3. Appellant heeft in hoger beroep betoogd, onder verwijzing naar de rapporten van Schwarz en Witte, dat het vastgestelde invaliditeitspercentage te laag is.
4. De Raad komt tot de volgende beoordeling.
4.1.
Het rapport van het militair geneeskundig onderzoek, bezien in samenhang met het aanvullende rapport van Van Hulten, geeft blijk van een zorgvuldig onderzoek. De conclusies van het onderzoek zijn deugdelijk gemotiveerd, inzichtelijk en consistent. In de rapporten van Schwarz en Witte ziet de Raad geen grond om de in het militair geneeskundig onderzoek en de door Van Hulten gemaakte inschatting van de beperkingen van appellant in twijfel te trekken. Daarbij is van belang dat uit het rapport van Witte blijkt dat deze bij de beoordeling van de beperkingen van appellant op de peildatum van 23 oktober 2008 aspecten in ogenschouw heeft genomen die dateren van ná die datum. Ook geeft Witte op de subrubrieken slapen en seksuele functie hogere scores, terwijl aan de voorwaarden voor die hogere scores niet wordt voldaan. Wat betreft de subrubriek slapen wordt niet voldaan aan de voorwaarde voor het scoren in klasse 3 dat sprake is van min of meer permanente slaapmedicatie. Dat appellant één keer per maand slaapmedicatie gebruikte, zoals hij ter zitting heeft gesteld, is onvoldoende. Wat betreft de subrubriek seksuele functie wordt niet voldaan aan de voorwaarde dat appellant op de peildatum werd behandeld voor seksuele problematiek. Witte kan daarom niet worden gevolgd in het toekennen van klasse 3 voor deze subrubriek. Verder heeft Van Hulten in reactie op het rapport van Witte de door Witte gegeven onderbouwing van de scores van diverse subrubrieken gemotiveerd weerlegd. Appellant heeft hiertegen niets ingebracht.
4.2.
Niet aannemelijk is gemaakt dat de beperkingen van appellant zijn onderschat. De minister mocht de vaststelling van de beperkingen volgen zoals die in het militair geneeskundig onderzoek en door Van Hulten heeft plaatsgevonden.
4.3.
Uit 4.1 en 4.2 volgt dat het hoger beroep niet slaagt. De aangevallen uitspraak komt voor bevestiging in aanmerking.
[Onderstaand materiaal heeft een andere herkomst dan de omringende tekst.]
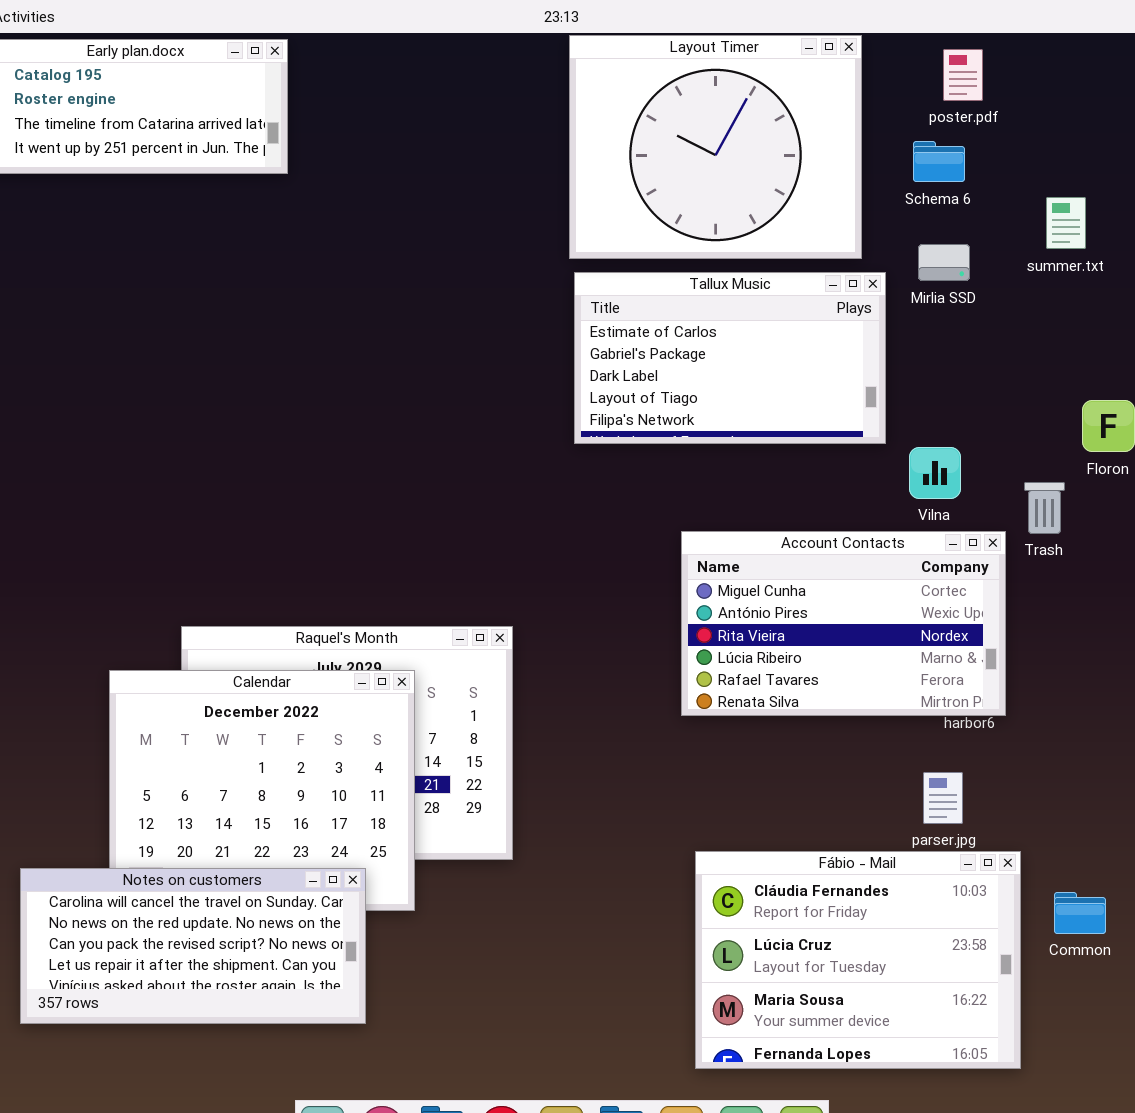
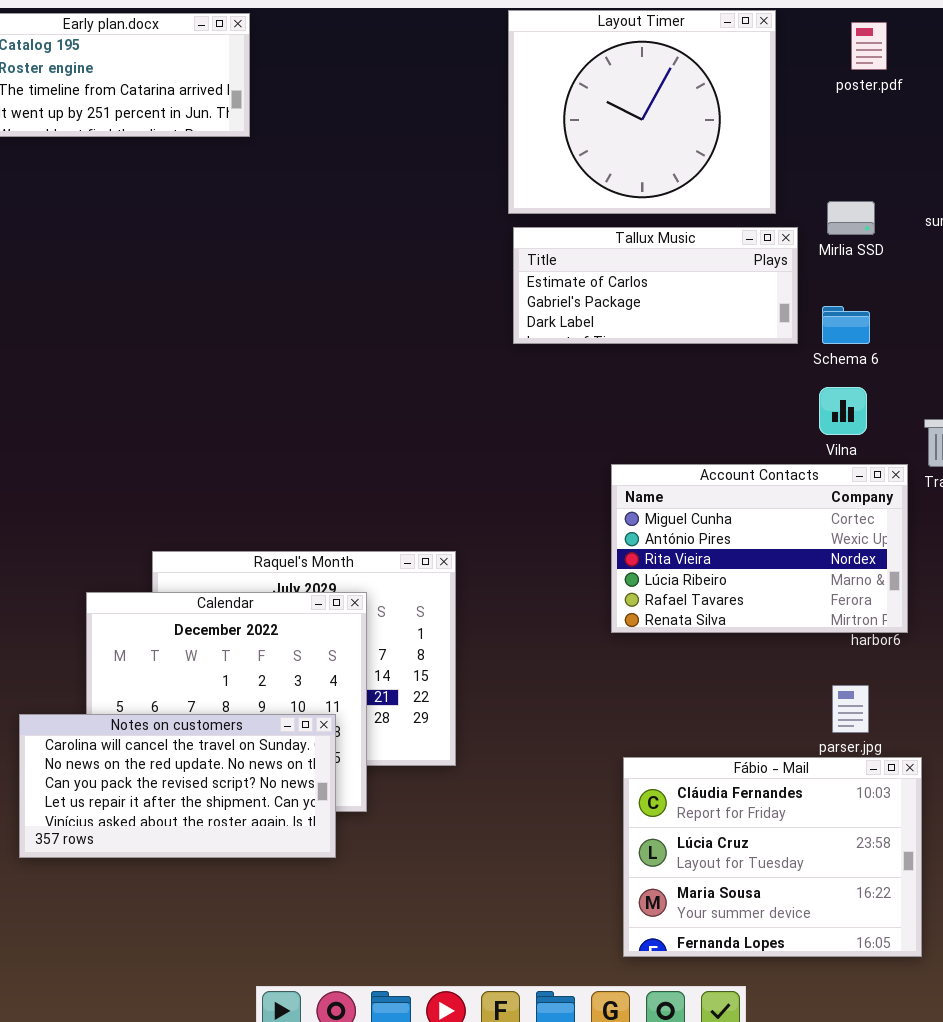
Schema 6: [913,141,965,182] -> [822,306,870,344], moved
Tallux Music: [574,272,886,444] -> [513,227,798,344], resized
Notes on customers: [20,868,366,1024] -> [19,714,336,858], moved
5. Voor een proceskostenveroordeling bestaat geen aanleiding.

BESLISSING

De Centrale Raad van Beroep bevestigt de aangevallen uitspraak.
Deze uitspraak is gedaan door B.J. van de Griend als voorzitter en M. Kraefft en
H.A.A.G. Vermeulen als leden, in tegenwoordigheid van F. Dinleyici als griffier. De beslissing is uitgesproken in het openbaar op 12 oktober 2017.